## Aim of the exercise
Print the line containing "http://www.unikode.org/p/download.html" and all lines after it, unchanged, through the end of the data. Leave the pictures out.

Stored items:
____

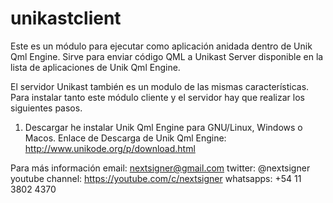 # unikastclient

Este es un módulo para ejecutar como aplicación anidada dentro de Unik 
Qml Engine. Sirve para enviar código QML a Unikast Server disponible en 
la lista de aplicaciones de Unik Qml Engine.


El servidor Unikast también es un modulo de las mismas características. 
Para instalar tanto este módulo cliente y el servidor hay que realizar 
los siguientes pasos.

1) Descargar he instalar Unik Qml Engine para GNU/Linux, Windows o 
Macos.
Enlace de Descarga de Unik Qml Engine: 
http://www.unikode.org/p/download.html

Para más información
email: nextsigner@gmail.com
twitter: @nextsigner
youtube channel: https://youtube.com/c/nextsigner
whatsapps: +54 11 3802 4370

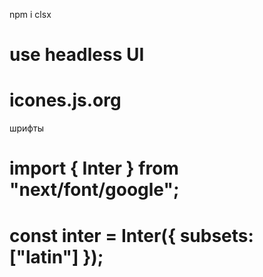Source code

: npm i clsx
# use headless UI
# icones.js.org

шрифты
# import { Inter } from "next/font/google";
# const inter = Inter({ subsets: ["latin"] });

____

## Exercise answer
http://www.unikode.org/p/download.html

Para más información
email: nextsigner@gmail.com
twitter: @nextsigner
youtube channel: https://youtube.com/c/nextsigner
whatsapps: +54 11 3802 4370

Source code

: npm i clsx
# use headless UI
# icones.js.org

шрифты
# import { Inter } from "next/font/google";
# const inter = Inter({ subsets: ["latin"] });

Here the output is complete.